◆ What you have to do: Return the entries that follow exactly, with no images.

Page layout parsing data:

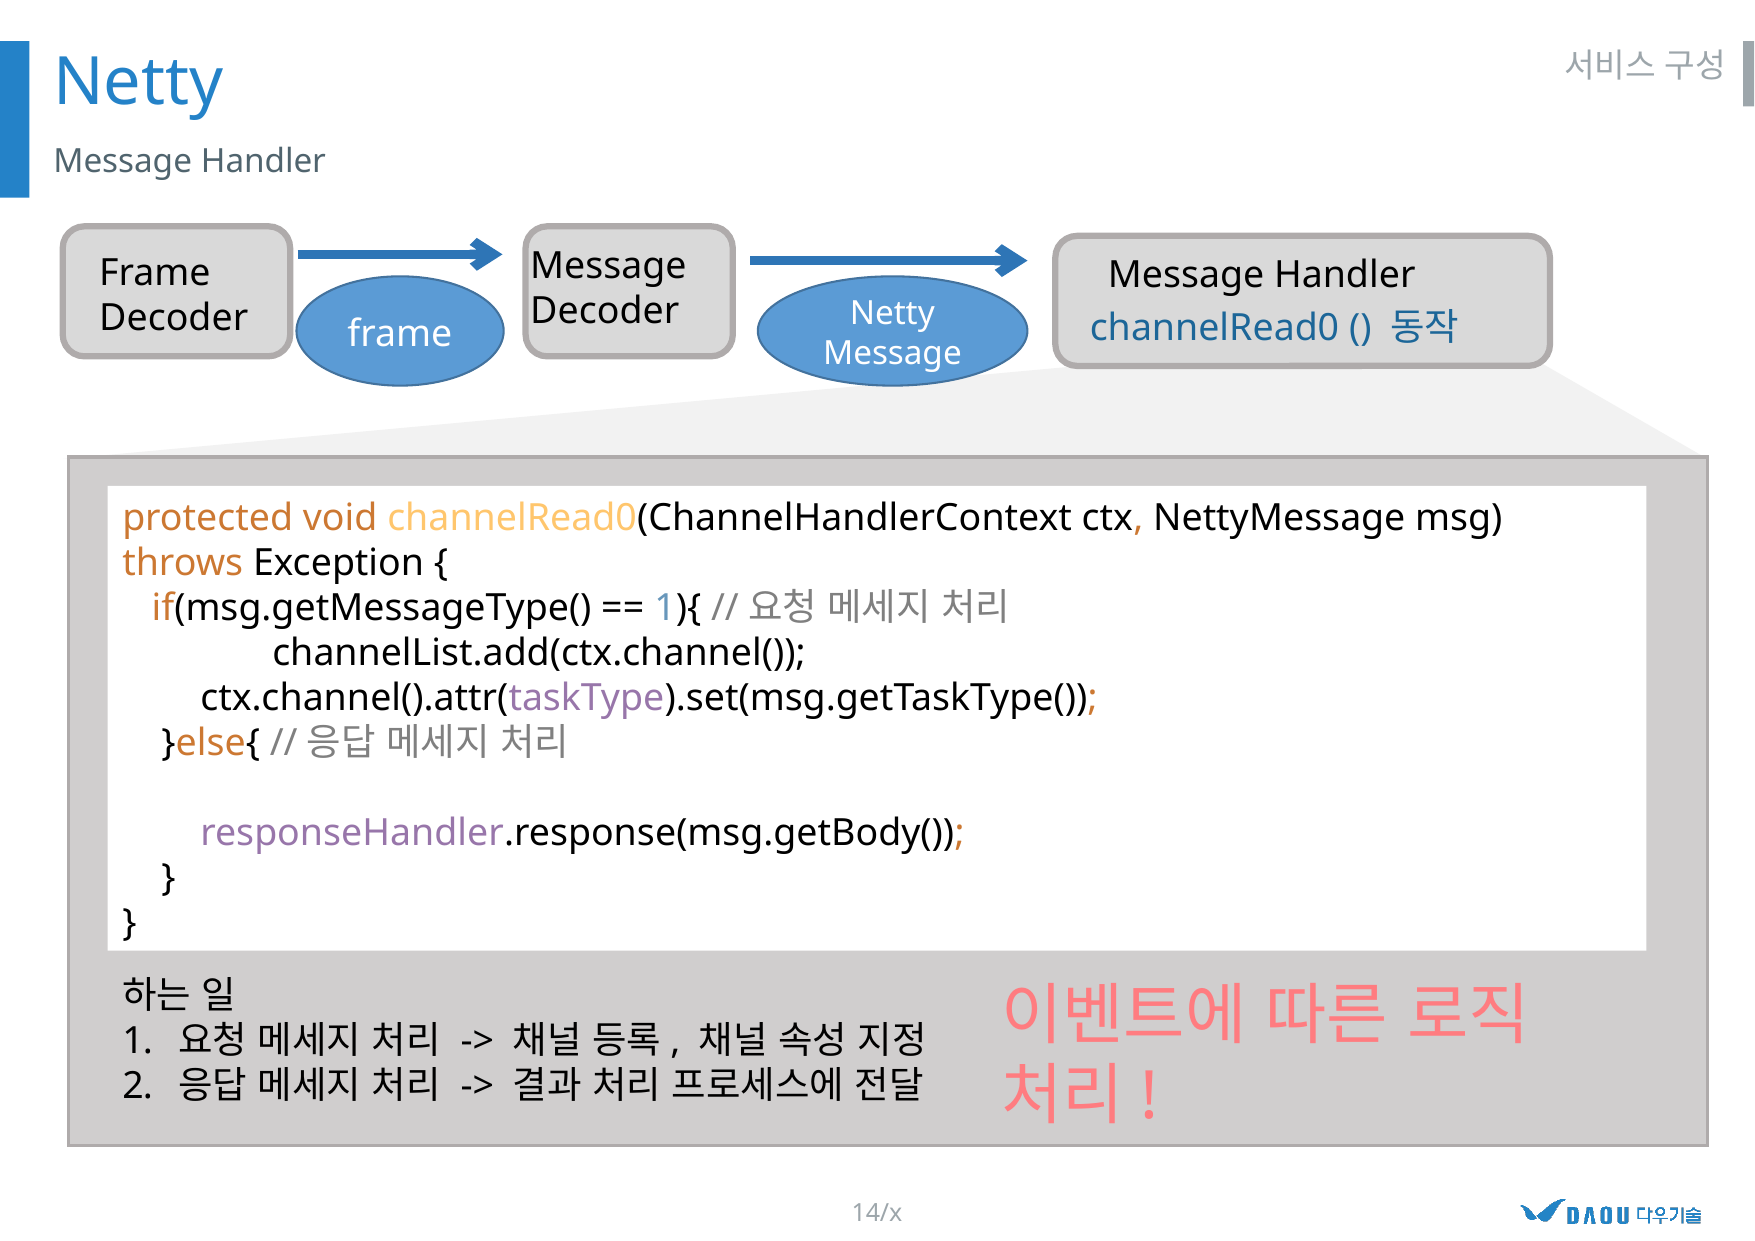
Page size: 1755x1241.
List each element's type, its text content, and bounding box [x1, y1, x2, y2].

text_box Frame Decoder [84, 240, 264, 346]
text_box frame [295, 275, 505, 387]
text_box 이벤트에 따른 로직 처리! [986, 964, 1666, 1139]
picture [1519, 1199, 1701, 1224]
list Netty [38, 39, 1344, 144]
list Message Handler [38, 135, 470, 195]
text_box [525, 226, 733, 357]
text_box [68, 456, 1709, 1147]
text_box [61, 225, 292, 358]
text_box protected void channelRead0(ChannelHandlerContext ctx, NettyMessage msg) throws Exception { if(msg.getMessageType() == 1){ //요청 메세지 처리 channelList.add(ctx.channel()); ctx.channel().attr(taskType).set(msg.getTaskType()); }else{ //응답 메세지 처리 responseHandler.response(msg.getBody()); } } [107, 485, 1647, 951]
text_box Message Handler [1093, 242, 1431, 295]
list 서비스 구성 [1368, 41, 1741, 107]
text_box [84, 362, 1705, 456]
text_box channelRead0 () 동작 [1074, 295, 1543, 356]
text_box Netty Message [756, 275, 1029, 387]
text_box [1054, 234, 1552, 367]
text_box 하는 일 요청 메세지 처리 -> 채널 등록, 채널 속성 지정 응답 메세지 처리 -> 결과 처리 프로세스에 전달 [107, 964, 986, 1114]
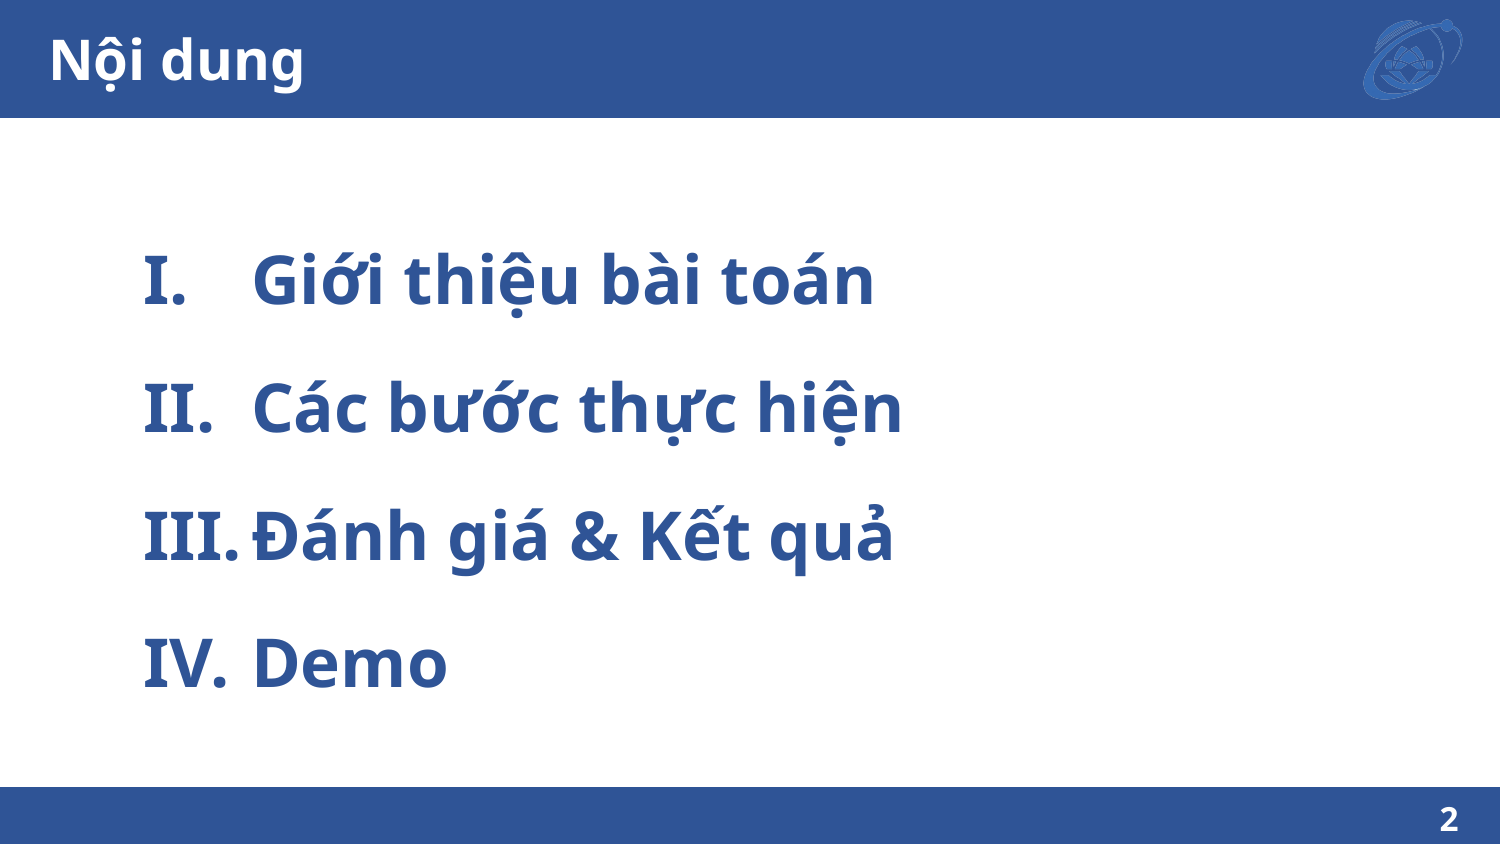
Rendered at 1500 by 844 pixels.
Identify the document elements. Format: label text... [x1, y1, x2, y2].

title Nội dung [37, 0, 1463, 116]
list Giới thiệu bài toán Các bước thực hiện Đánh giá & Kết quả Demo [104, 191, 1452, 712]
text_box 2 [1424, 783, 1486, 844]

◆ Exercise output:
Page size: 1755x1241.
List each element's type, its text content, and bounding box [x1, y1, x2, y2].

text_box Frame Decoder [84, 240, 264, 346]
text_box frame [295, 275, 505, 387]
text_box 이벤트에 따른 로직 처리! [986, 964, 1666, 1139]
picture [1519, 1199, 1701, 1224]
list Netty [38, 39, 1344, 144]
list Message Handler [38, 135, 470, 195]
text_box [525, 226, 733, 357]
text_box [68, 456, 1709, 1147]
text_box [61, 225, 292, 358]
text_box protected void channelRead0(ChannelHandlerContext ctx, NettyMessage msg) throws Exception { if(msg.getMessageType() == 1){ //요청 메세지 처리 channelList.add(ctx.channel()); ctx.channel().attr(taskType).set(msg.getTaskType()); }else{ //응답 메세지 처리 responseHandler.response(msg.getBody()); } } [107, 485, 1647, 951]
text_box Message Handler [1093, 242, 1431, 295]
list 서비스 구성 [1368, 41, 1741, 107]
text_box [84, 362, 1705, 456]
text_box channelRead0 () 동작 [1074, 295, 1543, 356]
text_box Netty Message [756, 275, 1029, 387]
text_box [1054, 234, 1552, 367]
text_box 하는 일 요청 메세지 처리 -> 채널 등록, 채널 속성 지정 응답 메세지 처리 -> 결과 처리 프로세스에 전달 [107, 964, 986, 1114]
Rendered at 1500 by 844 pixels.
Identify the document elements. Format: label text... [x1, y1, x2, y2].

title Nội dung [37, 0, 1463, 116]
list Giới thiệu bài toán Các bước thực hiện Đánh giá & Kết quả Demo [104, 191, 1452, 712]
text_box 2 [1424, 783, 1486, 844]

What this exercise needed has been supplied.